Filamins A and B (FLNA and FLNB) are actin-crosslinking proteins that are important for many cellular processes, including cytoskeletal reorganization, adhesion, migration and intracellular trafficking. The mRNAs encoding FLNA and FLNB undergo A-to-I RNA editing, leading to a highly conserved Q to R amino acid exchange at the identical position in either protein. Recently, FLNA role has come under scrutiny for its involvement in cancer development and progression, and for its overexpression in multiple types of cancer (prostate, breast, lung, hemangiomas, colon, melanoma, and neuroblastoma). Interestingly, deregulation of Filamin A expression in cancer shows different outcomes. Originally revealed as a cancer-promoting protein involved in invasion and metastasis, recent studies show that FLNA can also prevent tumor formation or progression. Due to its involvement in cell migration and its effect on tumors, FLNA is very likely a valuable cancer prognostic marker and potential therapeutic target.

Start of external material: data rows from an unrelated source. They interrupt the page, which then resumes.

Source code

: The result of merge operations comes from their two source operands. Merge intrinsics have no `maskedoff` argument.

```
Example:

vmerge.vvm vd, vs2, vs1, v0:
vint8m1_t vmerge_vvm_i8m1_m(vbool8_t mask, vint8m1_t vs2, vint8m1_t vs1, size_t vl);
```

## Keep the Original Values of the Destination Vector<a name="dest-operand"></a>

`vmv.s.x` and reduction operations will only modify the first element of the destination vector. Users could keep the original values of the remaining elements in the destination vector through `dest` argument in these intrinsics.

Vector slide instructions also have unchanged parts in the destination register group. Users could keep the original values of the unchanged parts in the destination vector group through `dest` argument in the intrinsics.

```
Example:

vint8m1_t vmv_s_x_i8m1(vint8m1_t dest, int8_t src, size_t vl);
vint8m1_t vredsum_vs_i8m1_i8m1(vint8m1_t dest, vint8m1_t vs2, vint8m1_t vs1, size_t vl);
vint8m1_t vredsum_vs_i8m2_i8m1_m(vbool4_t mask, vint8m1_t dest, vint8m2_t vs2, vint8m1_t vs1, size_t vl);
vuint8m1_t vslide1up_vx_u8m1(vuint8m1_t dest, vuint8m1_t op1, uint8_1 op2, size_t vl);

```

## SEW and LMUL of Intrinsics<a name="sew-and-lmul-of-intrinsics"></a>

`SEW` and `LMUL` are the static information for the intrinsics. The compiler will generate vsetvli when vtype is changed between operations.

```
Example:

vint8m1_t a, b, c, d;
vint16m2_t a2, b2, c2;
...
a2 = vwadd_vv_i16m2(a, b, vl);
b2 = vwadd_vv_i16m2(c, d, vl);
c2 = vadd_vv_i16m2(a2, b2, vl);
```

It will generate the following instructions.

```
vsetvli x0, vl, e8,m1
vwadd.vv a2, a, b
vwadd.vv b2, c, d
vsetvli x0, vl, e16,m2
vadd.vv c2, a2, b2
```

With her INDICAR project Laura focus on the effect of transcript-specific editing on cancer. The analysis of Filamin RNA editing impact on cell migration, cancer initiation, proliferation and progression to malignancy has the final goal to explain FLNA dual role in cancer. This will be achieved thanks to the first mouse model in which only the Filamin A editing has been deleted (generated by Prof. Michael Jantsch group).